• _WHAT THE TASK ASKS_: Extract all the text in the data below and reproduce each line verbatim. Leave the pictures out of your answer.

• _DATA TO PROCESS_:
= Beginning of Section =
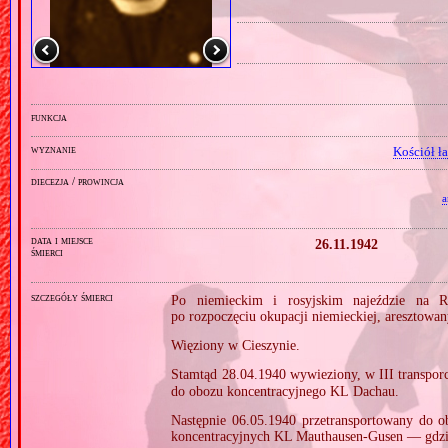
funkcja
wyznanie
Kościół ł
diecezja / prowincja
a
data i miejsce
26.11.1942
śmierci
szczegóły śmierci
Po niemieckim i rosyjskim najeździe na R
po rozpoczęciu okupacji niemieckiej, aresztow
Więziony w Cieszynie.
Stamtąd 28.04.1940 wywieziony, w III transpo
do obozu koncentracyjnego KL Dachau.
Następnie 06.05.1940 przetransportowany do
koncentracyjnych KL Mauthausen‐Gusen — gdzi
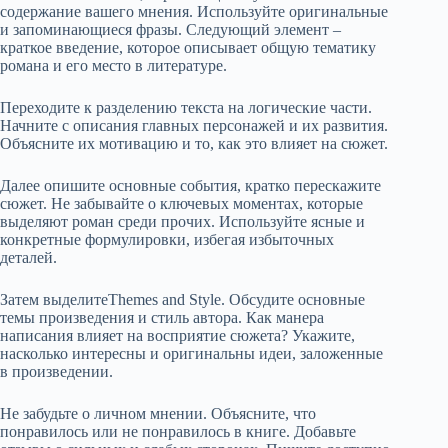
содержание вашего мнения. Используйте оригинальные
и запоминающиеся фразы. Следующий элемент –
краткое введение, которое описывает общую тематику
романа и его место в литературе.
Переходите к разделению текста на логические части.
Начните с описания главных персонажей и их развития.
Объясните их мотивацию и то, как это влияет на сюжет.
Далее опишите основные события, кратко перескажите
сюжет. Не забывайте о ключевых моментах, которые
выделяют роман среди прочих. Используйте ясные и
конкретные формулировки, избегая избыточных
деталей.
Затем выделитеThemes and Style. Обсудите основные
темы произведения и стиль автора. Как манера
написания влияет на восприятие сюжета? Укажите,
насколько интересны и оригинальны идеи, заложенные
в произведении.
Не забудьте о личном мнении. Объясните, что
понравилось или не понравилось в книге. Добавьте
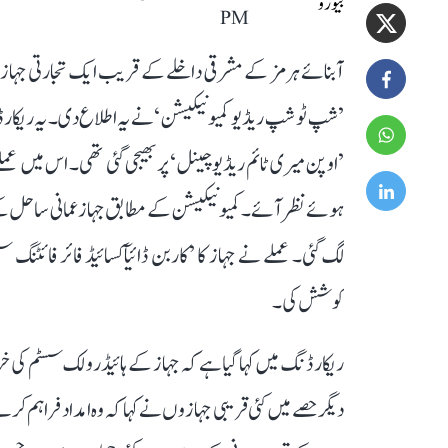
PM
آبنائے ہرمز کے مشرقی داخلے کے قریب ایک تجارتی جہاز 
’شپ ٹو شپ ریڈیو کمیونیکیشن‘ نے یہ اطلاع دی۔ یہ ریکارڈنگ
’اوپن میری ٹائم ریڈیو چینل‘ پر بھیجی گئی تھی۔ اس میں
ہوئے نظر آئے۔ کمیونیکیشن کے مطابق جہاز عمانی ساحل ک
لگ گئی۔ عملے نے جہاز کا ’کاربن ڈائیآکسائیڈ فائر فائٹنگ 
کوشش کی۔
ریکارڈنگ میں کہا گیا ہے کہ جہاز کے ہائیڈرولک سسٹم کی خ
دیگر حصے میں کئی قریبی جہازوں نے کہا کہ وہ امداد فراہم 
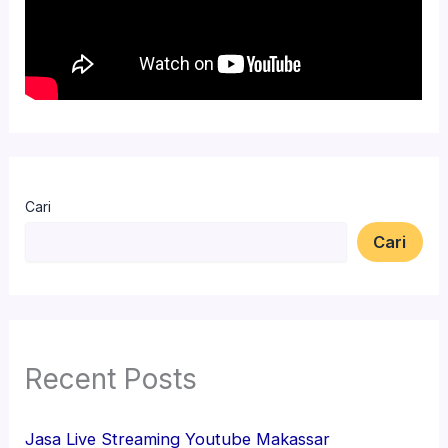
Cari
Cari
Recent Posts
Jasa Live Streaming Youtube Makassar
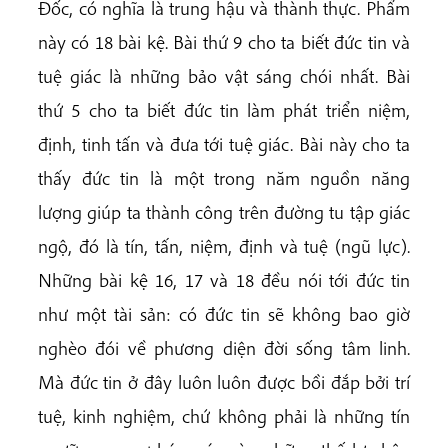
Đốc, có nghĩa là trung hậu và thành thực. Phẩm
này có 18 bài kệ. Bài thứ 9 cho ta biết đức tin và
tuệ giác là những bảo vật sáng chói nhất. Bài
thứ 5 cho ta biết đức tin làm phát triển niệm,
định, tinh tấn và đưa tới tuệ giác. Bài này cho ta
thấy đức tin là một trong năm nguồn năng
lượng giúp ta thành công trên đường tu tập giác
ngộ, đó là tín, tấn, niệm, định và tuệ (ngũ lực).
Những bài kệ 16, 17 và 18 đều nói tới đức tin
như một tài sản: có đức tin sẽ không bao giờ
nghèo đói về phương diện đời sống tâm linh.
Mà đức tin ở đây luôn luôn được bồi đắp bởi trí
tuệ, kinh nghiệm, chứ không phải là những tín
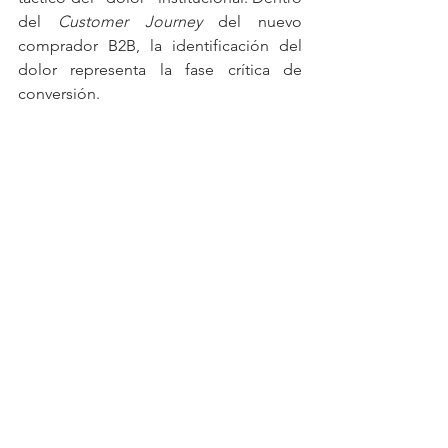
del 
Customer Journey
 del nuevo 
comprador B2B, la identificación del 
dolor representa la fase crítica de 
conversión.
= End of Section =
• _ANSWER SPACE_:
funkcja
wyznanie
Kościół ł
diecezja / prowincja
a
data i miejsce
26.11.1942
śmierci
szczegóły śmierci
Po niemieckim i rosyjskim najeździe na R
po rozpoczęciu okupacji niemieckiej, aresztow
Więziony w Cieszynie.
Stamtąd 28.04.1940 wywieziony, w III transpo
do obozu koncentracyjnego KL Dachau.
Następnie 06.05.1940 przetransportowany do
koncentracyjnych KL Mauthausen‐Gusen — gdzi
содержание вашего мнения. Используйте оригинальные
и запоминающиеся фразы. Следующий элемент –
краткое введение, которое описывает общую тематику
романа и его место в литературе.
Переходите к разделению текста на логические части.
Начните с описания главных персонажей и их развития.
Объясните их мотивацию и то, как это влияет на сюжет.
Далее опишите основные события, кратко перескажите
сюжет. Не забывайте о ключевых моментах, которые
выделяют роман среди прочих. Используйте ясные и
конкретные формулировки, избегая избыточных
деталей.
Затем выделитеThemes and Style. Обсудите основные
темы произведения и стиль автора. Как манера
написания влияет на восприятие сюжета? Укажите,
насколько интересны и оригинальны идеи, заложенные
в произведении.
Не забудьте о личном мнении. Объясните, что
понравилось или не понравилось в книге. Добавьте
PM
آبنائے ہرمز کے مشرقی داخلے کے قریب ایک تجارتی جہاز 
’شپ ٹو شپ ریڈیو کمیونیکیشن‘ نے یہ اطلاع دی۔ یہ ریکارڈنگ
’اوپن میری ٹائم ریڈیو چینل‘ پر بھیجی گئی تھی۔ اس میں
ہوئے نظر آئے۔ کمیونیکیشن کے مطابق جہاز عمانی ساحل ک
لگ گئی۔ عملے نے جہاز کا ’کاربن ڈائیآکسائیڈ فائر فائٹنگ 
کوشش کی۔
ریکارڈنگ میں کہا گیا ہے کہ جہاز کے ہائیڈرولک سسٹم کی خ
دیگر حصے میں کئی قریبی جہازوں نے کہا کہ وہ امداد فراہم 
Cari
Cari
Recent Posts
Jasa Live Streaming Youtube Makassar
Đốc, có nghĩa là trung hậu và thành thực. Phẩm
này có 18 bài kệ. Bài thứ 9 cho ta biết đức tin và
tuệ giác là những bảo vật sáng chói nhất. Bài
thứ 5 cho ta biết đức tin làm phát triển niệm,
định, tinh tấn và đưa tới tuệ giác. Bài này cho ta
thấy đức tin là một trong năm nguồn năng
lượng giúp ta thành công trên đường tu tập giác
ngộ, đó là tín, tấn, niệm, định và tuệ (ngũ lực).
Những bài kệ 16, 17 và 18 đều nói tới đức tin
như một tài sản: có đức tin sẽ không bao giờ
nghèo đói về phương diện đời sống tâm linh.
Mà đức tin ở đây luôn luôn được bồi đắp bởi trí
tuệ, kinh nghiệm, chứ không phải là những tín
del 
Customer Journey
 del nuevo 
comprador B2B, la identificación del 
dolor representa la fase crítica de 
conversión.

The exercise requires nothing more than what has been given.